In one of the first IPOs of 2016, Beijing biotech company BeiGene has raised $158 million in a NASDAQ listing. The market debut follows the cancer drug developer’s $97 million financing in May 2015, which was co-led by Hillhouse Capital with participation from CITIC Private Equity.
INDIA
Indian mobile payment and e-commerce firm Paytm is raising another $400 million, months after closing a $680 million round led by Alibaba‘s affiliate, Ant Financial. The funds are intended to enable a June launch of Paytm Payment Bank, a move that follows Alibaba’s own business extensions. Launched in 2011, Paytm boasts 100 million mobile wallets. Notably, the startup received a payment bank license last August for the Indian market, which boosts one of the world’s fastest-growing e-commerce markets, projecting to reach $55 billion in 2018, up from $14 billion last year.
::::::
▶ WORK TASK 1
Repeat the funding news excerpt word for word, starting at "In one of the" and ending at "CITIC Private Equity.".
▶ WORK TASK 2
Answer these questions from the funding news excerpt:
(a) How much did BeiGene raise in its NASDAQ listing?
(b) In what year was Paytm launched?
(c) How many mobile wallets does Paytm have?
▶ WORK TASK 3
Resume the funding news excerpt after its last sentence.
The material that comes next is separate from the funding news excerpt.

(Records taken from a dataset)
::::::
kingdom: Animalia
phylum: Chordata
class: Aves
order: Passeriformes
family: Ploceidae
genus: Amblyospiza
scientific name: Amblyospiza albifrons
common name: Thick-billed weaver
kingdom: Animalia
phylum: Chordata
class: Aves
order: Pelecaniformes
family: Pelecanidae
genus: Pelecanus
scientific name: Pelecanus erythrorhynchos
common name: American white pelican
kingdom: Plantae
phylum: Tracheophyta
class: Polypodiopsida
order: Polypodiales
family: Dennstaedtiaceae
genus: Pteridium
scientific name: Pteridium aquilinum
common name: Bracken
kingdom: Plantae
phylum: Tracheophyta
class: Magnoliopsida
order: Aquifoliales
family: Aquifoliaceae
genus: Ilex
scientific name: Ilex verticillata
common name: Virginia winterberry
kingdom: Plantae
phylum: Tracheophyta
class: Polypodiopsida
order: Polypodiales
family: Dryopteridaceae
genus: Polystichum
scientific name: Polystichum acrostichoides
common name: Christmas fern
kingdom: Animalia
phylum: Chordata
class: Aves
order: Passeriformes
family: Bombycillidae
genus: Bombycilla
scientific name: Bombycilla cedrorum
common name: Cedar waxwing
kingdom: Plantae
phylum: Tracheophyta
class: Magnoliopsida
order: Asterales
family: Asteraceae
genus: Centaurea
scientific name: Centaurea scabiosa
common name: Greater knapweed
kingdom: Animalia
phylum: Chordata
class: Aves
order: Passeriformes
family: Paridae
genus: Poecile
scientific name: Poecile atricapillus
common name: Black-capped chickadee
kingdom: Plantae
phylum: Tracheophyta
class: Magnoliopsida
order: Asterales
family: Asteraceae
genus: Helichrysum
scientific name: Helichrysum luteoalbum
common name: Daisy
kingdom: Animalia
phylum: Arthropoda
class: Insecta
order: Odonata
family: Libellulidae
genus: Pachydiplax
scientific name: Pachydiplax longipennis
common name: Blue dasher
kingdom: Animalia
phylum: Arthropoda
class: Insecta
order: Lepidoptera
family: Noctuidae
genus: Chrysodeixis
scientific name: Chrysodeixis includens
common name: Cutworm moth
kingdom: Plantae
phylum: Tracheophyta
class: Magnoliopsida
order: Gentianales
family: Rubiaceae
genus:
::::::
▶ RESULT 1
In one of the first IPOs of 2016, Beijing biotech company BeiGene has raised $158 million in a NASDAQ listing. The market debut follows the cancer drug developer’s $97 million financing in May 2015, which was co-led by Hillhouse Capital with participation from CITIC Private Equity.

▶ RESULT 2
(a) $158 million
(b) 2011
(c) 100 million

▶ RESULT 3
Leading Indian VC firm Kalaari Capital has launched Kstart, an accelerator program for startups. The Bangalore-based firm plans to have a new batch of up to five early-stage startups each quarter, investing $500,000 in convertible equity in each. Participating companies will gain access to a network of tech giants including Google and IBM, as well as mentors such as former Tata chairman Ratan Tata, Google executive Rajan Anadan, and legal consultant Zia Mody. Kalaari Capital has backed e-commerce platform Snapdeal, digital media site YourStory, and it recently funded used car marketplace Truebil.
In a move that consolidates once-rivals, Softbank-backed budget hotel booking app Oyo Rooms has acquired Zo Rooms, which counts New-York based Tiger Global Management as an investor. Oyo Rooms investors span to Sequoia, Lightspeed and Greenoaks Capital as well. Zo Rooms had previously secured $32 million from backers including Tiger Global and Oris Venture Partners.
JAPAN
SBI Investment, the VC arm of Japan’s SBI Holdings, has led a multi-million dollar Series B round for U.S.-based bitcoin exchange site Kraken, which is focused on scaling up. Kraken, which claims to be the world’s biggest bitcoin exchange by transaction volume and liquidity in the euro market, was the first bitcoin exchange to have trading price and volume displayed on the Bloomberg Terminal. Its platform enables users to trade digital assets for euros, U.S. dollars, yen, pounds and Canadian dollars. SBI’s investment comes weeks after Kraken bought two U.S. and Canada-based exchanges, Coinsetter and Cavirtex.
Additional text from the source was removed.